Another combination of pyrometallurgical and electrochemical methods was proposed in [20] where the process was performed at a much lower temperature between 700 and 850 °C. A liquid bipolar electrode made of aluminum was used as a collector for PGMs and divided the cell into two sections. The first section acted as an electrolysis cell with the MF-AlF₃ (M = Li, K) electrolyte containing spent catalyst, where the catalyst carriers decomposed into aluminum and oxygen while the PGMs were accumulated in aluminum. The second section acted as a refinery cell with the NaCl–KCl–AlF₃ melt, where the dissolution followed by reduction of aluminum at the liquid aluminum cathode took place [21]. The PGM concentration in the bipolar electrode increased with time. The initial tests [20] showed that concentration of Pt in the bipolar electrode was 100 times higher than in the refined aluminum after about 30 h of electrolysis. In this technique, one can obtain an Al–Pt alloy with 10–20 wt.% of Pt, which should be further extracted by known hydrometallurgical methods [22] or by molten salt electrolysis.

Since the electrochemical process seems attractive for zero-waste and energy-efficient recovery of precious metals from spent catalysts, the understanding of aluminum reduction mechanism and kinetics becomes important to provide the recovery with high productivity. The cathode process of aluminum reduction on tungsten as a working electrode was previously studied in the LiF–AlF₃–CaF₂ melt with the addition of various amounts of spent Pt/Al₂O₃ catalyst [10]. The results indicated that the cathodic process had mixed kinetics with the diffusion coefficients of aluminum ions varying in the range (0.36–11.56)∙10^–8 cm²·s^–1, which is extremely low for molten salts. The obtained results indicated that the mechanism of aluminum reduction in the LiF–AlF₃-based melts is not completely understood.

The present work is devoted to enhancing the understanding of the electrochemical behavior of aluminum in the LiF–AlF₃ melt with various compositions in the presence of the spent catalyst at 740–800 °C. The tungsten rod was used as an electrode because the material possesses high chemical stability towards liquid aluminum and the cathode process on tungsten has been widely studied in fluoride and chloride melts [23,24,25,26,27,28].

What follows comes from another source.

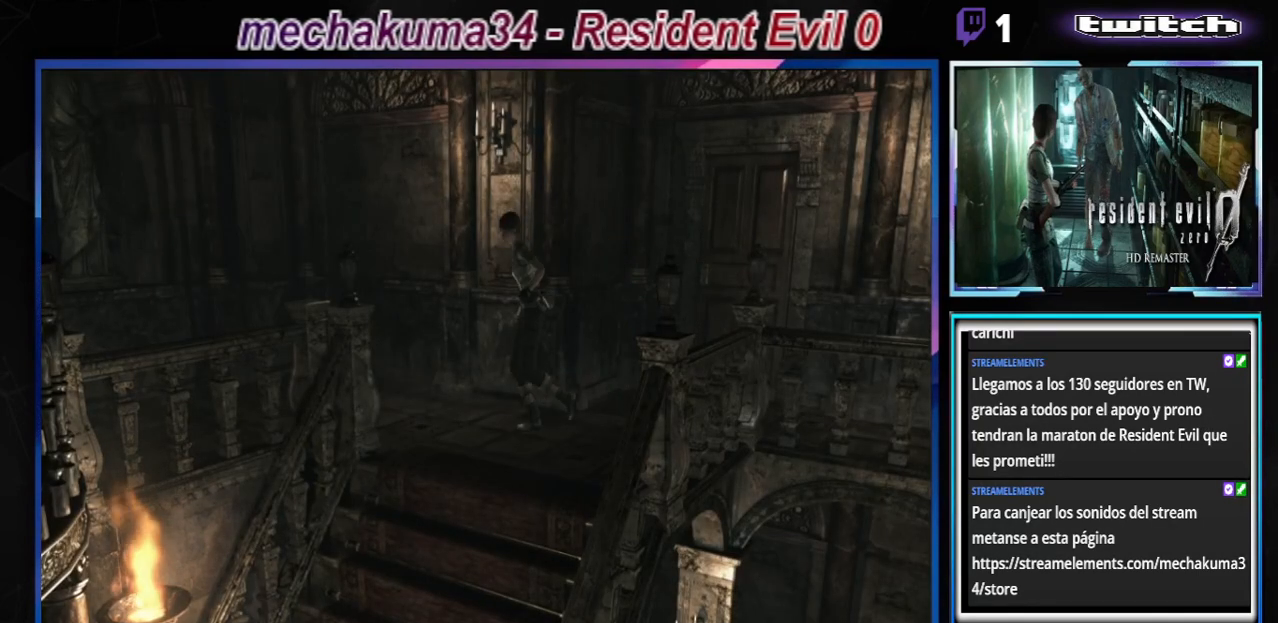
{"buttons": ["B"], "left_stick": "up", "events": [[67, "left_stick", "up"], [167, "left_stick", "up-right"], [433, "left_stick", "up"]]}
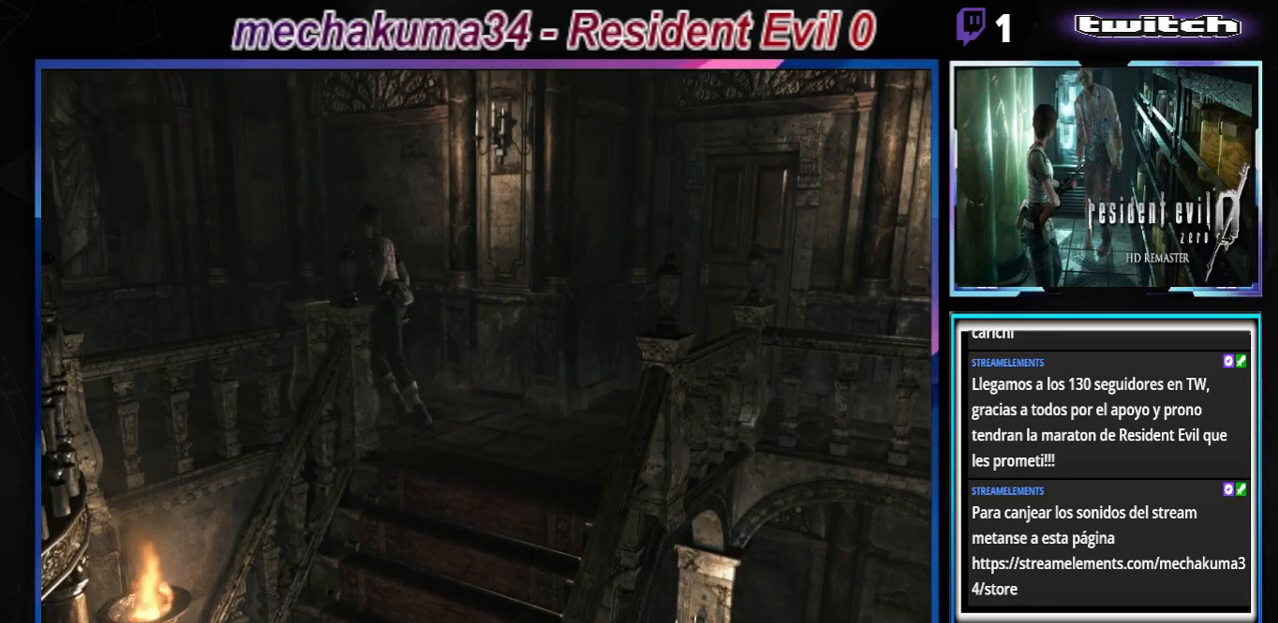
{"buttons": ["B"], "left_stick": "up", "events": [[67, "left_stick", "up-left"], [400, "left_stick", "up"]]}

The reduction of aluminum on tungsten begins at potentials more negative than 0 V in KF–AlF₃–Al₂O₃ (vs. Al reference electrode) [25] and about −0.6 V in NaF–AlF₃–Al₂O₃ (vs. W reference electrode) [26]. In both cases, there was a peak related to Al–W compound formation observed in the cyclic voltammograms. In the NaF-based melt, there were two close cathodic peaks most likely indicating the stepwise nature of the cathode process where the two-electron discharge is followed by the one-electron discharge. In the KF-based melt, there was a single cathodic peak related to aluminum electroreduction; however, this peak was rather wide. One of the possible explanations was the discharge of aluminum from the different electroactive ions [24]. The peak current densities of aluminum reduction at a scan rate of 0.1 V·s^–1 were about 0.78 [24] and 0.24 A·cm^–2 [26] in the KF-based (at 715 °C) and the NaF-based (at 860 °C) melts, respectively. The electrolysis of KF–AlF₃–Al₂O₃ melts at 750 °C should be carried out at a cathode current density not higher than 0.35–0.50 A·cm⁻². One of the reasons for the formation of the limiting current flat and the peak on the voltammograms is the partial salt passivation of the cathode.

In experiments performed in the NaF-based melts with cathode current densities up to 0.45·A·cm⁻², the current efficiency reached 83.5%, and an increase in cathode current density to 0.7–0.8 A·cm⁻² led to the formation of a solid conductive salt crust on the cathodes.

The aluminum reduction in the KF-based melts was considered [24] the irreversible process of the electroactive particle discharge, which may be due to slow charge transfer, preceding or subsequent chemical reactions, adsorption phenomena and also slow phase formation. The reduction of Al₄W alloy and the deposition of metallic Al in the NaF-based melts were both considered [26] diffusion-controlled and quasi-reversible. Tao et al. [29] came to the conclusion that the formation of Al₄W in the NaF–KF–AlF₃–Al₂O₃ melts is predominantly controlled by mass transport while the deposition of aluminum is primarily controlled by charge transfer. The diffusion coefficient of Al(III) ions found in [26] was 1.77 × 10⁻⁸ cm²·s⁻¹, which is rather low compared to the value 3.34 × 10⁻⁶·cm²·s⁻¹ (even though the temperature was 110° lower) obtained by Liu et al. [30] who also stated that the aluminum reduction in the KF–AlF₃ melt is diffusion-controlled. Al₄W alloy existed on the electrode surface and was tightly attached to the tungsten electrode surface after potentiostatic electrolysis.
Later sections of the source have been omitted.